00.018.950
00.018.950
Rubrum
Publ.-Nr: 00.018.950
Stelle: Bezirksgericht Zurzach
Rubrik: Gerichte / Entscheide, Urteile, Verfügungen und Beschlüsse
Veröffentlicht: 26.10.2021
Entscheid vom 22. Oktober 2021 (SZ.2021.36)
Gesuchsteller 1: Philippe Meier, Breitestrasse 36, 8427 Freienstein
Gesuchstellerin 2: Severine Meier, Breitestrasse 36, 8427 Freienstein
Gesuchsgegner: Marc Christian Jenni, Tannengasse 10/101, 5330 Bad Zurzach
Gegenstand: Summarisches Verfahren betreffend Mietkündigung/Mietausweisung
Dispositiv
1. Es wird festgestellt, dass das Mietverhältnis zwischen den Parteien über die 3-Zimmer- Wohnung (2. Obergeschoss) an der Tannengasse 10 in 5330 Bad Zurzach per 31. August 2021 aufgelöst wurde.
2. Der Gesuchsgegner wird verpflichtet, das Mietobjekt samt zugehörigem Estrich und Zimmer im Estrich sowie den Eingangsbereich im Erdgeschoss spätestens innert 10 Tagen (nach Zustellung dieses Entscheids) zu räumen und zu verlassen sowie in vertragsgemässem Zustand inkl. sämtlicher Schlüssel zu übergeben. 3.
3.1. Sollte der Gesuchsgegner das Mietobjekt nicht innert der gesetzten Frist räumen und verlassen, können die Gesuchsteller beim Gerichtspräsidium Zurzach die direkte polizeiliche Ausweisung des Gesuchsgegners beantragen.
3.2. Die Kosten eines allfälligen polizeilichen Vollzugs gehen zu Lasten des Gesuchsgegners. Die Gesuchsteller haben nach Anweisung der zuständigen Regional-/Kantonspolizeistelle einen Kostenvorschuss zur Sicherstellung der Vollzugskosten zu leisten.
4. Die Entscheidgebühr von CHF 800.00 wird dem Gesuchsgegner auferlegt. Sie wird mit dem Vorschuss der Gesuchsteller in gleicher Höhe verrechnet, so dass der Gesuchsgegner den Gesuchstellern CHF 800.00 direkt zu ersetzen hat.
5. Es werden keine Parteientschädigungen zugesprochen.

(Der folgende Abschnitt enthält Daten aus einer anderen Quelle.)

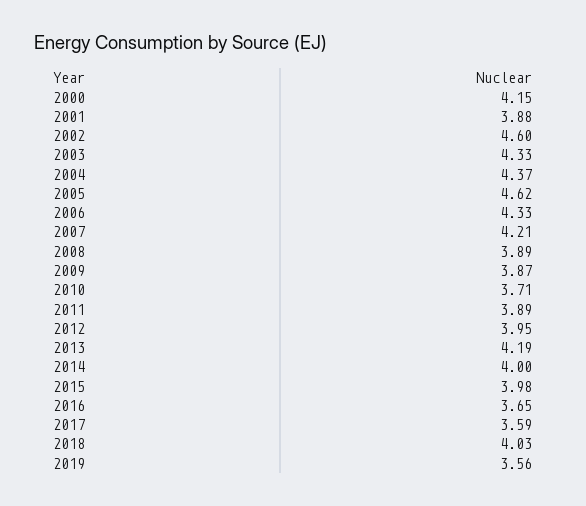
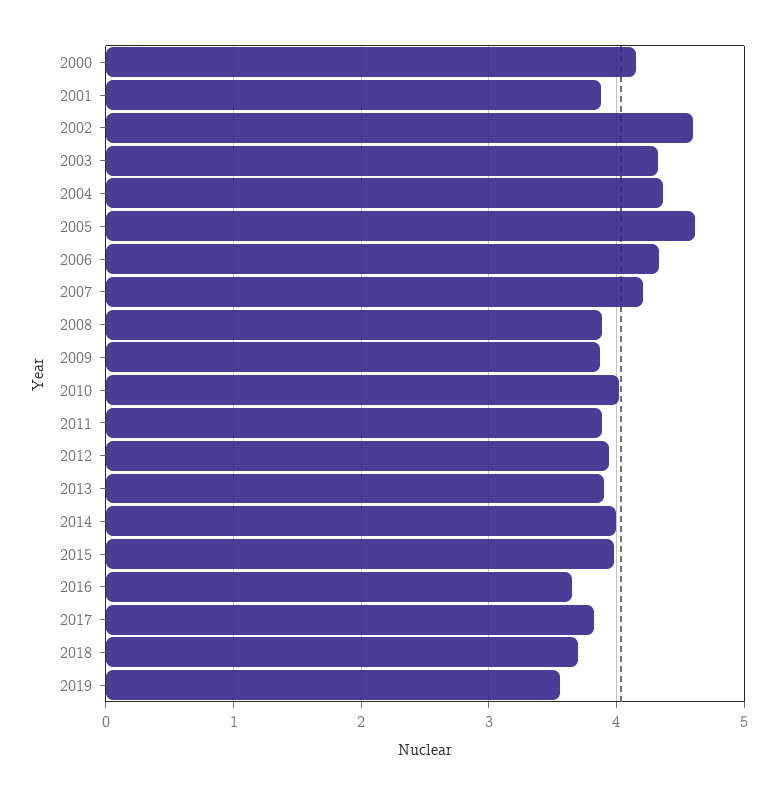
  {
    "2000": 4.15,
    "2001": 3.88,
    "2002": 4.6,
    "2003": 4.33,
    "2004": 4.37,
    "2005": 4.62,
    "2006": 4.33,
    "2007": 4.21,
    "2008": 3.89,
    "2009": 3.87,
-   "2010": 3.71,
+   "2010": 4,
    "2011": 3.89,
    "2012": 3.95,
-   "2013": 4.19,
+   "2013": 3.9,
    "2014": 4,
    "2015": 3.98,
    "2016": 3.65,
-   "2017": 3.59,
+   "2017": 3.8,
-   "2018": 4.03,
+   "2018": 3.7,
    "2019": 3.56
  }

Zustellung an den Gesuchsgegner mittels Publikation im Amtsblatt des Kantons Aargau
Hinweis zum Entscheiddispositiv (Art. 239 Abs. 2 ZPO) Die Parteien können innert 10 Tagen seit Zustellung dieses Dispositivs beim Präsidenten des Bezirksgerichts Zurzach mit schriftlicher Eingabe eine schriftliche Begründung verlangen. Die Frist
kann nicht erstreckt werden (Art. 144 Abs. 1 ZPO). Fällt der letzte Tag der Frist auf einen Samstag, Sonntag oder einen anerkannten Feiertag i.S.v. § 21 EG ZPO, so endet sie am nächsten Werktag (Art. 142 Abs. 3 ZPO). Es gilt kein Fristenstillstand (Art. 145 Abs. 2 ZPO). Wird keine Begründung verlangt, so gilt dies als Verzicht auf die Anfechtung des Entscheides (Art. 239 Abs. 2 ZPO). Der Entscheid wird mit dem Ablauf der Frist rechtskräftig und vollstreckbar. Wird eine Begründung verlangt, so hemmt dies die Rechtskraft und die Vollstreckbarkeit des Entscheides.